The Sidney Musher Building for Science Teaching
Architect: Gershon Zippor
The Sidney Musher Building for Science Teaching was designed by the architect Gershon Zippor in 1990. Erected where a pine grove once stood, the building’s presence was minimized by being designed as a glass box growing out of the surrounding lawn and vegetation, which are reflected in its mirror walls. The emergence of this style, eventually to be known as Glass Architecture, can be traced back to the glass-and-steel structures that began to appear already in the midnineteenth century, with the development of iron and steel construction technologies. A hundred years later, glass was already being incorporated into the walls of private houses built – as is the Musher Building – in the heart of green groves. Today there is hardly a modern building without a glass front.
Even if not transparent, the walls of the Musher Building are nevertheless made of glass, set in matching anodized aluminum frames of a yellowish color, characteristic of the period.
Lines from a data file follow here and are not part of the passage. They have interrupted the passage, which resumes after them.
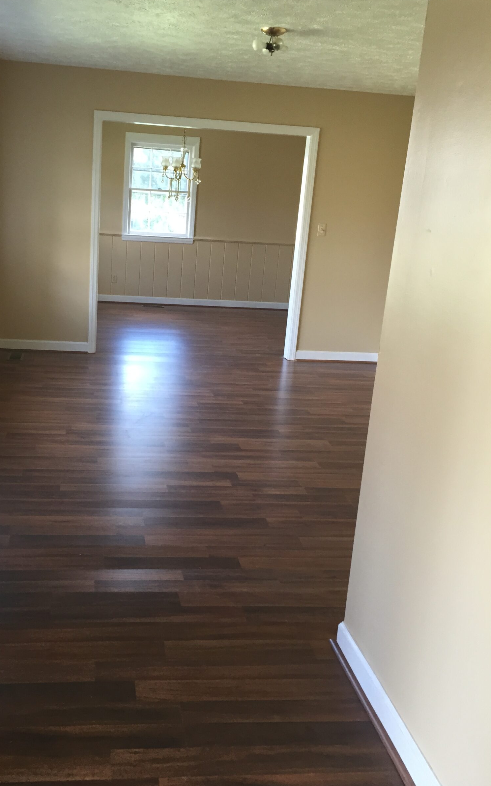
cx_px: 178
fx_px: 707
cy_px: 380
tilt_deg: -12.3
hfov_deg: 38.0
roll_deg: -4.4
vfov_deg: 58.1
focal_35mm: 33
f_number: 2.2
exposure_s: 1/30
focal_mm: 4.15
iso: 40
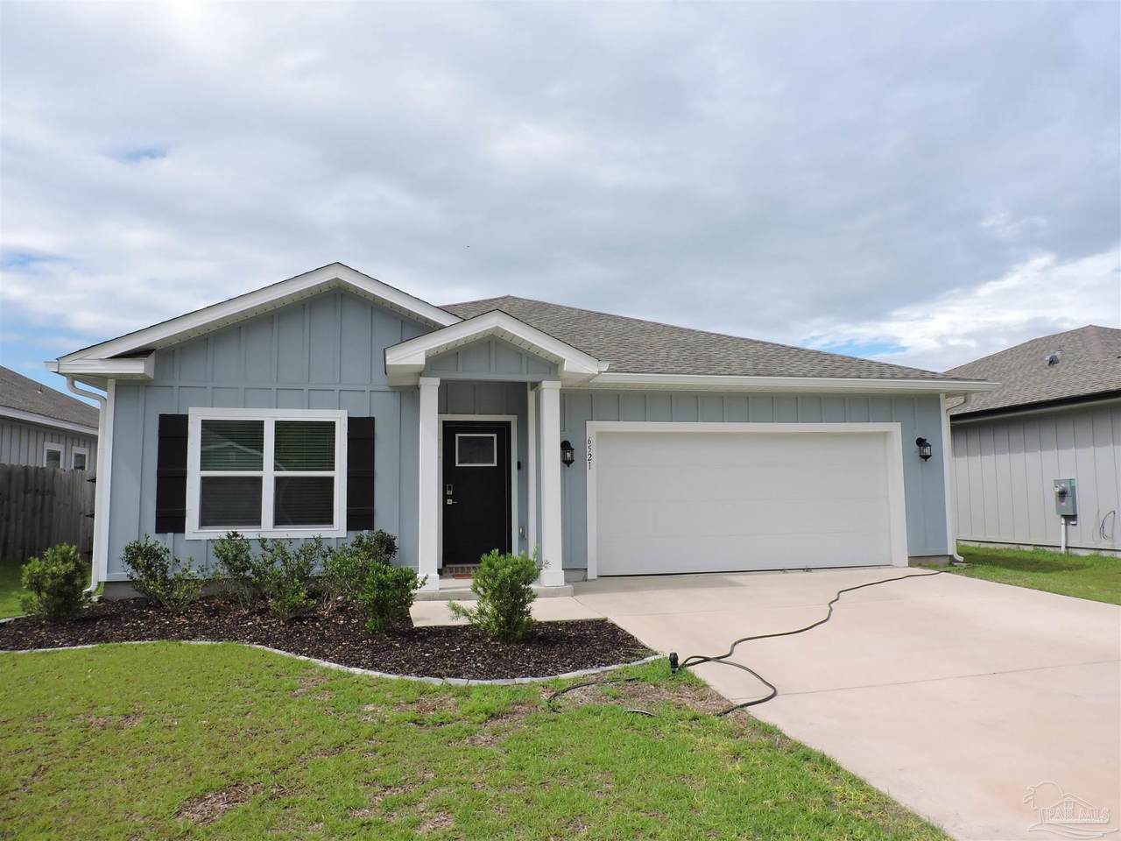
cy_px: 420
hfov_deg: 71.6
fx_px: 777
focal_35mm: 24
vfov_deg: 56.8
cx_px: 560
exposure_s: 1/1600
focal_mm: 4.3
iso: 140
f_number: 3.7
The dark-shaded glass not only conceals what is happening indoors; it also hides the divisions and levels of the building. The interior design includes a gray-linoleum-lined central corridor with rooms on either side, where windows open inward. While the corridor’s ceiling is low, concealing airconditioning pipes and other equipment, the offices have high ceilings, whose Spancrete precast hollow concrete panels are in plain view.
The entrances to the building, accentuated by striking yellow and red paint, stand out from the simple black glass box. At the main entrance, a yellow metal pyramid directs visitors to the Department of Science Teaching and to the side entrance of the Feinberg Graduate School. Red paint covers the aluminum jamb of the entrance door and the round column in the “missing” corner on the ground floor of the building, which creates a roofed entrance space and breaks up the perfect box.